Because she had to face the fact that despite everything she had wanted to believe since the divorce, once upon a time, she really had been in love with CJ Craimer.

chapter fifteen

Dana had good ideas, and Wanda was proud of herself for hiring the woman, instead of letting her languish at The Dancing Shrimp. She was probably paying Dana too much, considering that the shop would be in the red for months to come, but she had estimated how much Dana made at the restaurant and matched it. Wanda’s Wonderful Pies was never going to make Wanda a rich woman, but if eventually she and Dana could both make a living, then that was fine by her.

Today Dana was more than earning her keep. Not only was she packing up forty pies in the kitchen, Wanda was reaping the benefits of Dana’s good ideas on the telephone.

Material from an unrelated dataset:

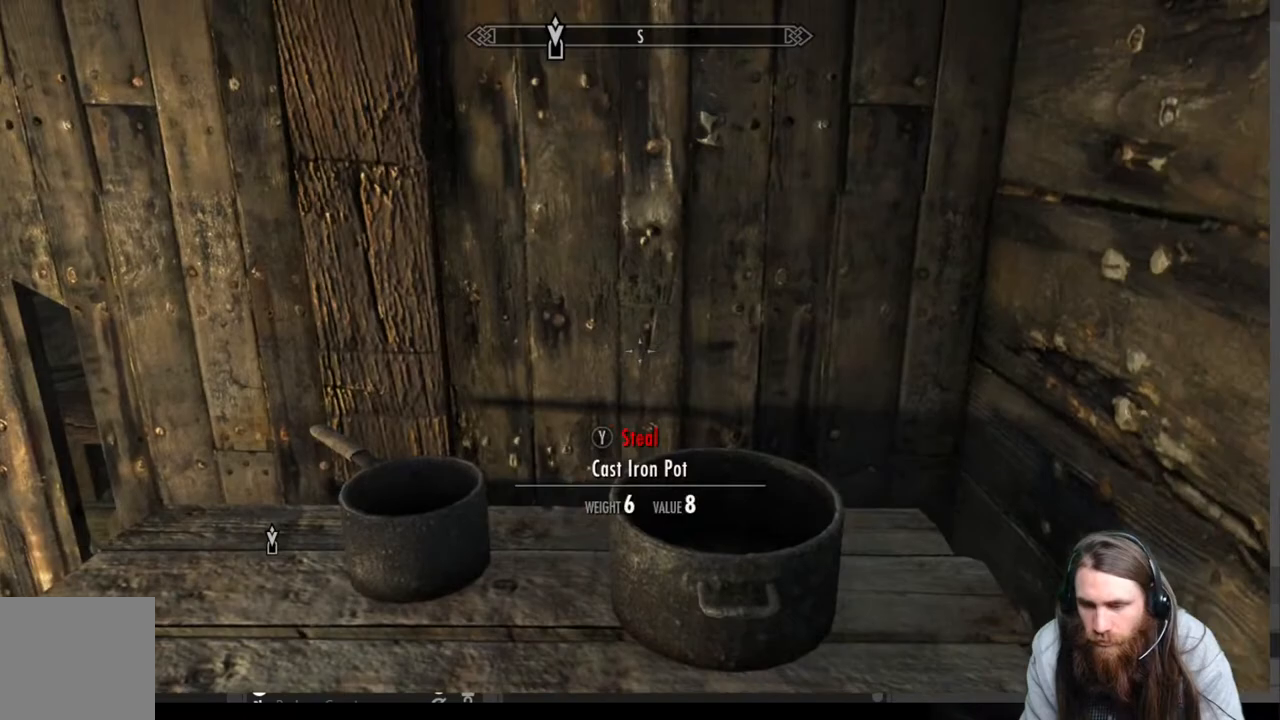
{"buttons": ["Y"], "left_stick": "center", "right_stick": "center", "events": [[117, "left_stick", "right"], [200, "right_stick", "down"], [233, "left_stick", "center"], [350, "right_stick", "center"], [417, "Y", "down"]]}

“I’m glad you liked my Charleston pie,” Wanda told the caterer on the other end of the line. “And we’re always happy to work with you. We have a special list, just for caterers, so our regular customers won’t already be tired of what you serve them. Plus, don’t forget, caterers get a ten percent discount, and that’s on top of our bulk pricing. So we’ll take that right off today’s invoice.”

She listened, nodding her head. “Friday night, then. And you’ll come by so we don’t have to charge for delivery?” She nodded again, then thanked the woman and hung up.

“Whoopie!” She did a little dance behind the counter, glad nobody was in the shop to see.

“What’s up?” Dana came out to see what the fuss was about.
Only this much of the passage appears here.